Typically, a hobo spider bite is unlikely to be deadly, but it can be dangerous. This aggressive spider’s bite can cause a painful, nasty-looking sore, and in some cases, severe gastrointestinal and headache symptoms. Sometimes, this spider's bite may even cause symptoms that mimic the flu. A hobo spider bite may cause tissue death in the bite area, and in an extreme case, a patient may need a skin graft or even an amputation because of it. Rarely, hobo spider bites lead to a condition called bone marrow failure, which can be life-threatening.
The hobo spider bite is dangerous because of its ability to cause severe symptoms in some cases, though a person who is bitten by this type of spider will not usually die from it. A bite victim may develop redness in the affected area that eventually blisters. Within just a day or two, the blister caused by a hobo spider bite usually becomes ulcerated and starts to ooze. The ulcerated blister, which can be painful, typically develops a scab within two to three weeks. Unfortunately, the bite usually leaves permanent scarring in the area.

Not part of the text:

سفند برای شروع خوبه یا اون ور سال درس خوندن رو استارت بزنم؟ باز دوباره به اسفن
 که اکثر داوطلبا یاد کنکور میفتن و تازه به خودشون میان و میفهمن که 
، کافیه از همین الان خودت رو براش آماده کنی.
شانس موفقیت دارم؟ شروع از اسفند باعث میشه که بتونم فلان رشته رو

When the hobo spider bites a person in a fatty area, the bite wound may take much longer to heal. For example, the wound left behind in fatty tissues can be so deep that it may not heal completely for more than two years. As with hobo spider bites that affect less fatty tissues, these bites are likely to leave permanent scars behind.
Sometimes a hobo spider bite can also cause a systemic reaction, which means it can affect a person’s entire body. In such a case, a person may have a severe headache and may also suffer from gastrointestinal symptoms, such as nausea and vomiting. Sometimes these bites may also cause a person to have flu-like symptoms as well. In fact, a person with an extreme systemic reaction to a hobo spider bite may even suffer from bone marrow failure, which is marked by the inadequate production of red blood cells. Bone marrow failure is one of the cases in which a hobo spider bite can prove fatal.
Though the hobo spider bite can cause a significant amount of tissue death, some people heal with only scarring left behind. Others, however, suffer from so much tissue damage that doctors must perform skin grafts, which involve transplanting healthy skin, to treat the affected area. In rare, severe circumstances, amputation may be required to save a person's life.